Dataset items:
********************

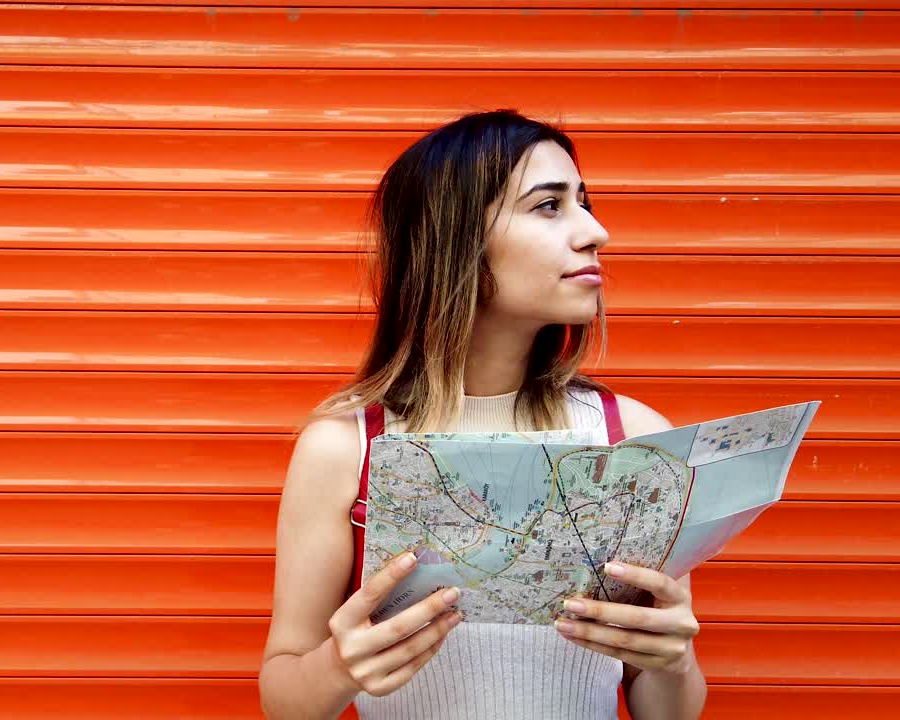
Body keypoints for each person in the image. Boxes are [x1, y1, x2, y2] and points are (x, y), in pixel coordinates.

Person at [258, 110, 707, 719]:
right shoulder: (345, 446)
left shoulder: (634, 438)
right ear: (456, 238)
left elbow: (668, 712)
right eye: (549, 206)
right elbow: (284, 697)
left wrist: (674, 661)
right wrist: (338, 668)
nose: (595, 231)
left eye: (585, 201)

********************

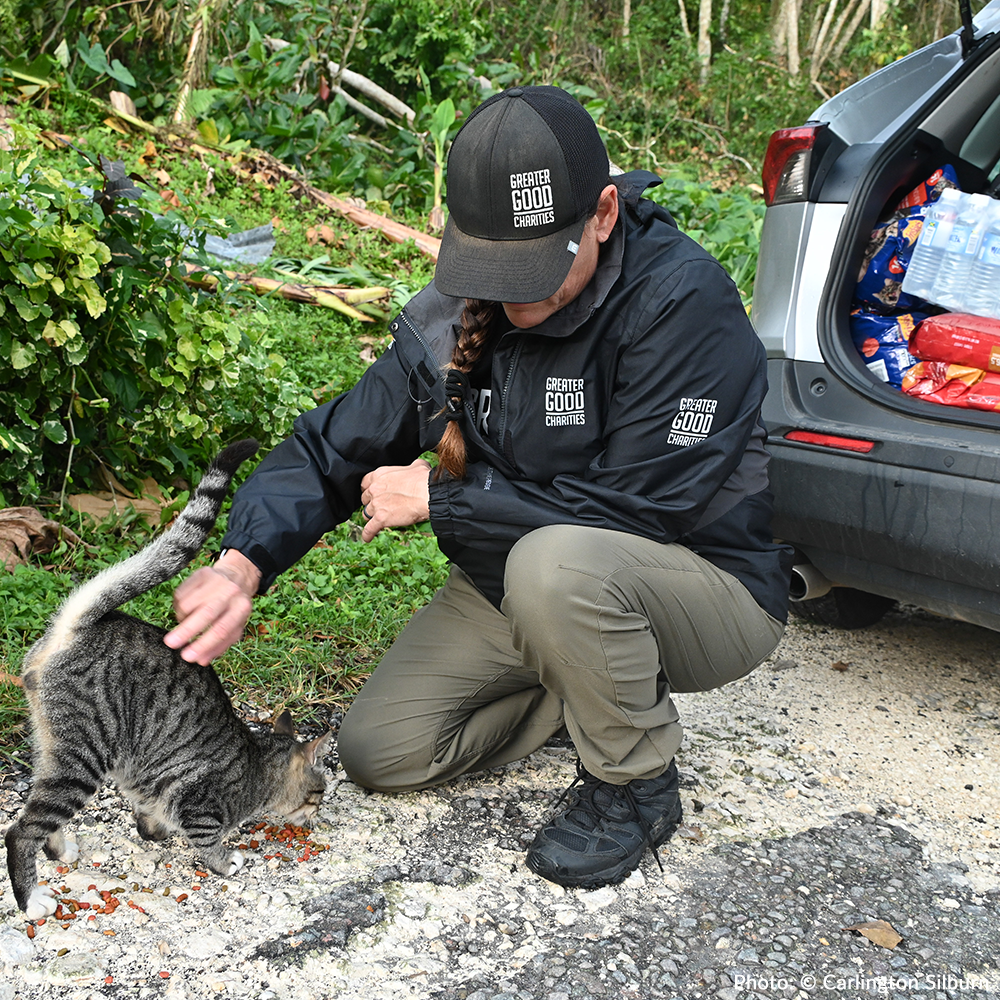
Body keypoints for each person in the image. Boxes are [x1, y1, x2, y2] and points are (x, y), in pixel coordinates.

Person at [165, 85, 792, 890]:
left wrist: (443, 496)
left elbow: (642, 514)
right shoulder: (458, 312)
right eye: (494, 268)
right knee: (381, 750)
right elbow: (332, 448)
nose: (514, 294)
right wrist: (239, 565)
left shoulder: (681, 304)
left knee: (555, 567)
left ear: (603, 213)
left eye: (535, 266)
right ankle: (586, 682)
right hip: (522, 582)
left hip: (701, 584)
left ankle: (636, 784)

********************

=== Exercise instructions ===
In the data above, start at the line that has "left elbow: (668, 712)", stop after the line that has "left eye: (585, 201)", and print every line in between exactly as it stands.

=== Finished exercise ===
left elbow: (668, 712)
right eye: (549, 206)
right elbow: (284, 697)
left wrist: (674, 661)
right wrist: (338, 668)
nose: (595, 231)
left eye: (585, 201)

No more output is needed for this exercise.